One word more, like a postscript, for it has no real business to intrude itself here. It is only an entreaty to all nurses or those in authority in a sick-room, to wear the prettiest clothes they possess. Not the smartest, far from it; the simplest cottons, cambrics, what you will, but nice and fresh and pleasant to look at. If it is only a dressing-gown it may be a charming one. No hanging sleeves, or dangling chains, or streaming ribbons, but sufficient colour for weary eyes to rest on with pleasure. An ideal toilette for sick-room nursing would be a plain holland or cambric gown, made with absolute simplicity—long enough to be graceful without possessing a useless train—rather tight sleeves, and no frills or furbelows; a knot of colour at the throat and in the hair, or on the cap—only let your ribbons be exquisitely fresh and clean—and a nice large apron, or rather bib, with one big pocket in front. This apron may be tied back—not too tightly, please—with the same coloured ribbons, and a little change of hue now and then is a great rest and refreshment in a sick room. There are charming linen aprons now embroidered in School of Art designs of the shape I allude to, but they can be made equally well in print, or plain holland, or linen.
No garment that rustles or creaks, or makes its presence audible should ever cross the threshold, but the toilette of the nurse should always be exquisitely clean and neat, and yet as bright and pretty as possible. No sitting up at night, no anxiety or unhappiness should be an excuse for a dirty, dishevelled attendant in a sick-room. It is always possible to steal half an hour morning and evening to wash and change, and do one’s hair neatly, and the gain and comfort to the patient as well as to the nurse, is incalculable. This also would not be touched upon if my own recollections did not supply me with so many instances, where all this sort of care was considered to be absolutely worthless, and yet sick people have remarked afterwards how perfectly conscious they had been of all such shortcomings, and how such and such a tumbled cap, or shawl pinned on awry had been like a nightmare to them. Beauty itself is never more valuable than in a sick-room, and if laws could be passed on the subject, I should like to oblige all the pretty girls of my acquaintance to take it in turn to do a little nursing. I venture to say that no ball-room triumphs would ever compare with the delight their possession of God’s greatest and best gift would afford to His sick and suffering creatures. But a nurse may always make herself look pleasant and agreeable, and if she have the true nursing instinct, the ready tact and sympathy which a sick-bed needs, she may come to be regarded as “better than pretty” by her grateful patient.

◆ **What is required**
According to the text about sick-room nursing, what should nurses and others in charge of a sick-room wear? The data that comes next is from a different source.

◆ **Data segment**
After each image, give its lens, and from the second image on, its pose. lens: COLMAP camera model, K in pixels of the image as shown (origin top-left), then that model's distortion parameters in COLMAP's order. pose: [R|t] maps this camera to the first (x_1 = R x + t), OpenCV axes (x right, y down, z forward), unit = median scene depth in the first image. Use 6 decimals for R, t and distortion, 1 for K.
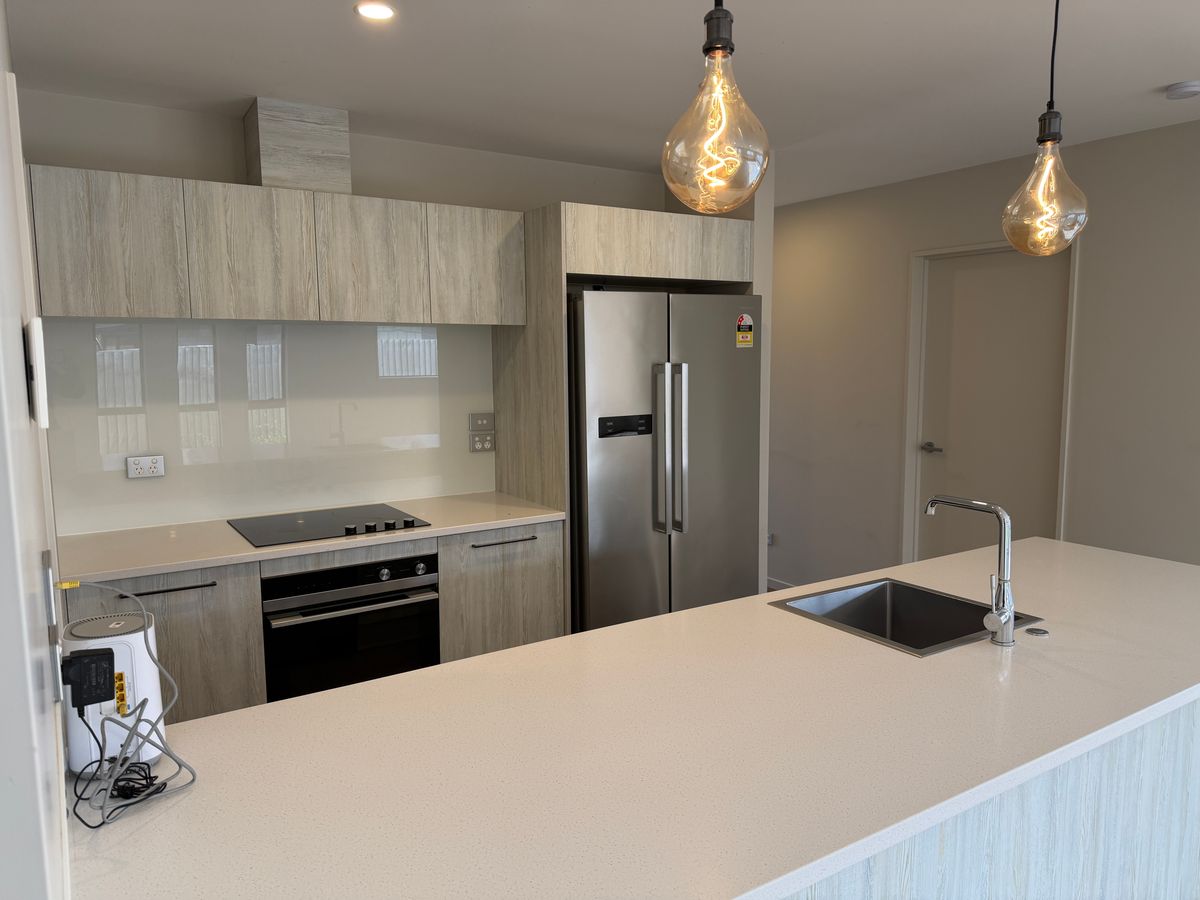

◆ **Response to the exercise**
The prettiest clothes they own: simple, fresh fabrics that are pleasant to look at, not the smartest ones.